* Passage to read:
▶
TB IN HIV CASE STUDY

A 42 year-old male living with HIV was identified as a close contact to his girlfriend who was recently diagnosed with TB disease. He was contacted by the local health department
for TB screening. The nurse assessment revealed a medical history of HIV, hypertension, a peptic ulcer, and occassional alcohol consumption. His physical exam was unremarkable.
A symptom screen and a CXR were performed to rule out active TB disease and the results indicated no evidence of active TB.

1. Which TB screening test should he initially be evaluated with?

A.TST
B.IGRA
C.A and B
D.A or B

2. The local health department nurse decided to place a TST that resulted in a 6 mm induration. What action should be taken next?
A.Repeat the TST because it is not reliable in this population.
B.Confirm the TST with an IGRA test
C.Send patient for CXR
D.Nothing, because the TST result is negative and TB infection can be ruled out.
◀
* Activity list:
1. Answer these from the TB in HIV case study:
(a) Who was the man identified as a close contact of?
(b) What size of induration did the TST placed by the nurse produce?
(c) Which two checks were performed to rule out active TB disease?
2. Transcribe the TB in HIV case study from "1. Which TB" to "in this population.", keeping every character unchanged.
3. Pick up the TB in HIV case study after its last line and continue it.

* Records shown:
▶
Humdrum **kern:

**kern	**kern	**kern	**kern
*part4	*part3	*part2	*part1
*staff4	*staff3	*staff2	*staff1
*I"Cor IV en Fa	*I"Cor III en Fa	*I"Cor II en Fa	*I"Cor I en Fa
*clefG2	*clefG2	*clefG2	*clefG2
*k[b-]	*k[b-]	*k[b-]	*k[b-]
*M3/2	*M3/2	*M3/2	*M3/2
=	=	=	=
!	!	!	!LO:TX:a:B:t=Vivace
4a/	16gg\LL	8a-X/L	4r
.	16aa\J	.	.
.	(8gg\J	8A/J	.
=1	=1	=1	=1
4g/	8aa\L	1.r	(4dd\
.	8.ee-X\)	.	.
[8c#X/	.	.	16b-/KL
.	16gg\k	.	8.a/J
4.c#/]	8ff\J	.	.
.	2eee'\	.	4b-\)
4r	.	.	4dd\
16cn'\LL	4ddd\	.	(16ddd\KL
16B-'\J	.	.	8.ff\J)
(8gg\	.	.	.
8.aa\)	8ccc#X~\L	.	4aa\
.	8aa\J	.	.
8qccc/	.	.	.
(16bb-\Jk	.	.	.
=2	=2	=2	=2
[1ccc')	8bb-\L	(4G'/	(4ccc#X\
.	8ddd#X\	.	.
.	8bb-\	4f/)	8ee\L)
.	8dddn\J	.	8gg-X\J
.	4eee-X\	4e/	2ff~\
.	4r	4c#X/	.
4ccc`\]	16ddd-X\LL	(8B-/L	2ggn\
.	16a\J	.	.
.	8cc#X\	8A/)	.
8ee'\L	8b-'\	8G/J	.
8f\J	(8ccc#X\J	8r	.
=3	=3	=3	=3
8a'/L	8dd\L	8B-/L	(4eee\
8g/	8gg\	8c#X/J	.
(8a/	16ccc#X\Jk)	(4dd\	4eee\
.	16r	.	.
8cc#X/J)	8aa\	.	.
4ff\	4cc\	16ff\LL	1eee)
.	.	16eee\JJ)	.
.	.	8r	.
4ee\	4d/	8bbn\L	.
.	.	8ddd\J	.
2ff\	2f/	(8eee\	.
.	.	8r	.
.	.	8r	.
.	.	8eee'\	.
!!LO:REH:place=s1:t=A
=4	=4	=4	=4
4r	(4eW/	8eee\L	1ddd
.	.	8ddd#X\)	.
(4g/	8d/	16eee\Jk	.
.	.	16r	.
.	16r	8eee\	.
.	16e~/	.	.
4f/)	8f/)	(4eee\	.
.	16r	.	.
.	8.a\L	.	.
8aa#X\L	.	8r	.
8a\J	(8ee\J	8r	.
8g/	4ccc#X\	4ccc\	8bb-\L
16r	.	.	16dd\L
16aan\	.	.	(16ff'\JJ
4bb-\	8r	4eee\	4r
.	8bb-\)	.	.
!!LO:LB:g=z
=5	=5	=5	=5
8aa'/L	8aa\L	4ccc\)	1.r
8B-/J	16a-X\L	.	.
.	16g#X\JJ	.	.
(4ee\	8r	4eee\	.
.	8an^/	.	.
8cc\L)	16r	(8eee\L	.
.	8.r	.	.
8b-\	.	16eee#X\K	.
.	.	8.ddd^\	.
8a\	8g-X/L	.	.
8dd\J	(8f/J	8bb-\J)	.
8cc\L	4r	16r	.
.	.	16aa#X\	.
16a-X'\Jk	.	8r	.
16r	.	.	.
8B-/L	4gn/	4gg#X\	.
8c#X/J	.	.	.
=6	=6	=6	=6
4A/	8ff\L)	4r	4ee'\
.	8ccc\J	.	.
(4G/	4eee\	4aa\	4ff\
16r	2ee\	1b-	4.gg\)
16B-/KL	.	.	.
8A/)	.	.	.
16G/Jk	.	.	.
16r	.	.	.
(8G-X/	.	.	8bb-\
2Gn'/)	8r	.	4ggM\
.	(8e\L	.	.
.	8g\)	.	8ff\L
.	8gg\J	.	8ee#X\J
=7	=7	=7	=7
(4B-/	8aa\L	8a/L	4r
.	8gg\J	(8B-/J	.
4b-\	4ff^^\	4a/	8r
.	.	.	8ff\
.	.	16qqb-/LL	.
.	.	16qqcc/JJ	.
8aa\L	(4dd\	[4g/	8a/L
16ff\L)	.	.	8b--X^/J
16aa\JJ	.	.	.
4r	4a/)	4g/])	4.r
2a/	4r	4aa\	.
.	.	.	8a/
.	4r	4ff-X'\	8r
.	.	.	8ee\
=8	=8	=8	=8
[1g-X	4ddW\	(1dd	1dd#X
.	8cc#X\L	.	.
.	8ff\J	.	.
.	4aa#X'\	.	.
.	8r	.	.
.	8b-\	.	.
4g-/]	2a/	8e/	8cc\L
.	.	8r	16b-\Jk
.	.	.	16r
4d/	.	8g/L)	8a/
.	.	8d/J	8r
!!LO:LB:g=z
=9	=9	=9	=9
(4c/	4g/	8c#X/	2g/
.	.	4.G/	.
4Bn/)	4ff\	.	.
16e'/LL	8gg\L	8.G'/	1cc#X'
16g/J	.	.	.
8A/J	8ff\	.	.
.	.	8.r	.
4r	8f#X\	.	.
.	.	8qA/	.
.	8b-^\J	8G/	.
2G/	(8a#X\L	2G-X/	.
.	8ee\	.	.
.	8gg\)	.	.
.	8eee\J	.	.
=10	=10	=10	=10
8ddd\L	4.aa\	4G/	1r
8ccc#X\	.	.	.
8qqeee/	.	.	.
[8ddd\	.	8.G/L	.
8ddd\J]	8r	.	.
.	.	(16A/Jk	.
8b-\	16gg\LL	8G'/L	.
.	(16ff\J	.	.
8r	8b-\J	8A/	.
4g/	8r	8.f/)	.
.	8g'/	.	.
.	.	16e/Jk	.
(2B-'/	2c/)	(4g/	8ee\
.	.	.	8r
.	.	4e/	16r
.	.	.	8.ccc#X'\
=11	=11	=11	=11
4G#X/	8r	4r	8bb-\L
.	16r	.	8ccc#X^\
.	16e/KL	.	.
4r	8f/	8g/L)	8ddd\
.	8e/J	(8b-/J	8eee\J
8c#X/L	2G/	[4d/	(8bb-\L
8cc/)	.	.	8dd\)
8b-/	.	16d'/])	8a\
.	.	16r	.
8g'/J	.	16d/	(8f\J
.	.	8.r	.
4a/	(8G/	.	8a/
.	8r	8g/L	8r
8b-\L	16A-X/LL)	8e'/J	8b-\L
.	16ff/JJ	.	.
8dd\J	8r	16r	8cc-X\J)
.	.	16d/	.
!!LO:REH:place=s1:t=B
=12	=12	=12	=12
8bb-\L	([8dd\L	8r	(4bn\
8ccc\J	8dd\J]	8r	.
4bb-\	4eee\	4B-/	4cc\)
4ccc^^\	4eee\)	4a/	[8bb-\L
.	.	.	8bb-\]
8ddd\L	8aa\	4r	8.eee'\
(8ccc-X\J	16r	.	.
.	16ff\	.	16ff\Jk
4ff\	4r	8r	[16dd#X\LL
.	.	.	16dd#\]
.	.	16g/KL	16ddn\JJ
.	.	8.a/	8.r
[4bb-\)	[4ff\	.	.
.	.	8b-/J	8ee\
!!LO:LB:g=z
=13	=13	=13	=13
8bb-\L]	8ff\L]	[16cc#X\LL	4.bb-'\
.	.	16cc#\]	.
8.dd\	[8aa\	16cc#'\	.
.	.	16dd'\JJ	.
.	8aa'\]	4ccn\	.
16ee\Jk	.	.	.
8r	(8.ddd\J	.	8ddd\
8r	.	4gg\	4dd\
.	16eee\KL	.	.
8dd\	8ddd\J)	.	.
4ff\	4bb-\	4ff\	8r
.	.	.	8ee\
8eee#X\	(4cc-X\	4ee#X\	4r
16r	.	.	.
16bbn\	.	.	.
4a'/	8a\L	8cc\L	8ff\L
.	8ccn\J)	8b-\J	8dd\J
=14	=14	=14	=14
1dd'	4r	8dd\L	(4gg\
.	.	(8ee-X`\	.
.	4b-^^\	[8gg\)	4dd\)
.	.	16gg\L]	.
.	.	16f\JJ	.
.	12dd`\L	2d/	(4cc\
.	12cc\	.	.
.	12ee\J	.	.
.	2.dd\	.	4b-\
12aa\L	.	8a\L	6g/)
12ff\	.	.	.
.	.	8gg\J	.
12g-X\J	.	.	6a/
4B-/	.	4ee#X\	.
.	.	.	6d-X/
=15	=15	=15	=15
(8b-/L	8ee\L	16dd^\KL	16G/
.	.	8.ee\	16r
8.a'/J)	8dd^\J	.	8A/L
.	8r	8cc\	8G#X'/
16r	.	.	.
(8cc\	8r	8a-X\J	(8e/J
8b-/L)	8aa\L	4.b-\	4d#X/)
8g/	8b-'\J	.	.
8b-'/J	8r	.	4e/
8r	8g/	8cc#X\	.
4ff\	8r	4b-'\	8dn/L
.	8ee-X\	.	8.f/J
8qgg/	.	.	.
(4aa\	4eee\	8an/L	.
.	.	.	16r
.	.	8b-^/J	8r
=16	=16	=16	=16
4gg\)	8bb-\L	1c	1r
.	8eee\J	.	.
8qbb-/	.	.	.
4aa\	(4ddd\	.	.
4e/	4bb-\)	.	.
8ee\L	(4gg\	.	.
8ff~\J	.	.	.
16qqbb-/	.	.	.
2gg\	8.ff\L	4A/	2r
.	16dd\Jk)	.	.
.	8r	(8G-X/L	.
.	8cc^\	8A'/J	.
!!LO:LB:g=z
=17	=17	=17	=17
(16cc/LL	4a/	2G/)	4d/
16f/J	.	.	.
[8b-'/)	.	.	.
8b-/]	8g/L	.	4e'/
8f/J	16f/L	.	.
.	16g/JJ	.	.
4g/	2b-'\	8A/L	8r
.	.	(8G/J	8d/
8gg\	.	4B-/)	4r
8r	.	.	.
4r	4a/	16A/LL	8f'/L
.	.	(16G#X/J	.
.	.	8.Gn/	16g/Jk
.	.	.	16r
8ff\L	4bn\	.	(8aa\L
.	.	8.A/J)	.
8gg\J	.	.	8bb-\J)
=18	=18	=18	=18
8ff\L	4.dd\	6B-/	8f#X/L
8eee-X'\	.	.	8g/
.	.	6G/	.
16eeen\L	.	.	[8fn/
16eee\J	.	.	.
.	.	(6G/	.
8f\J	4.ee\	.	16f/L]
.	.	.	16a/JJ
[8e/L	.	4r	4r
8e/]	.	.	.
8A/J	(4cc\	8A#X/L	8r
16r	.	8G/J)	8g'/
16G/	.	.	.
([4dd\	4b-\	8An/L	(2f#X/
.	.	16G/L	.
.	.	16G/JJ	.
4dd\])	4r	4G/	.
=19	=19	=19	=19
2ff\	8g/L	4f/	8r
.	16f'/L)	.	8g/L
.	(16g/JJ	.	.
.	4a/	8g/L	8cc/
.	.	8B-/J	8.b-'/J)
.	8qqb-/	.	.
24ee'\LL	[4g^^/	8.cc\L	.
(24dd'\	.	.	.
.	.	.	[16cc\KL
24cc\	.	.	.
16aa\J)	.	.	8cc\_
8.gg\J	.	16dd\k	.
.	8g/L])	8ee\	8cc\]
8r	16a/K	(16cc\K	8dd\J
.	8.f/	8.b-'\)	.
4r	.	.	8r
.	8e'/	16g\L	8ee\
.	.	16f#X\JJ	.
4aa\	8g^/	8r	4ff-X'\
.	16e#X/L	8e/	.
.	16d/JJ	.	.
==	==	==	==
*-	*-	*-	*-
◀
* Expected results:
1.
(a) His girlfriend, who was recently diagnosed with TB disease.
(b) 6 mm.
(c) A symptom screen and a CXR.

2.
1. Which TB screening test should he initially be evaluated with?

A.TST
B.IGRA
C.A and B
D.A or B

2. The local health department nurse decided to place a TST that resulted in a 6 mm induration. What action should be taken next?
A.Repeat the TST because it is not reliable in this population.

3.
3. A symptom screen and a CXR were performed to rule out active TB disease and the results indicated no evidence of active TB. How should this patient be classified?
A.Class 0 - No TB exposure, not infected.
B.Class 1 - TB exposure, no evidence of infection.
C.Class 2 - TB infection, no TB disease.
D.Class 5 - TB suspected. The patient was diagnosed with TB infection.

4. Based on the patient’s HIV treatment, the health department decided to treat with rifabutin for four months. What should be done prior to initiating TB infection treatment?
A.Place the patient in respiratory isolation.
B.Baseline hearing screening.
C.Baseline visual acuity.
D.Obtain baseline laboratory testing for liver function tests (LFTs).

His baseline liver enzyme results came back, Due the patient’s elevated liver enzymes at baseline, what is the next step?
•AST (SGOT) - 104 units/L (normal 0-37 units/L)
•ALT (SGPT) - 127 units/L (normal 0-40 units/L)
•Total Bilirubin - 1.0 mg/dL (normal 0.3-1.0 mg/dL)
A.Encourage patient to abstain from alcohol use and recheck LFTs in one week.
B.Give patient prescription for 1 month supply of RFB.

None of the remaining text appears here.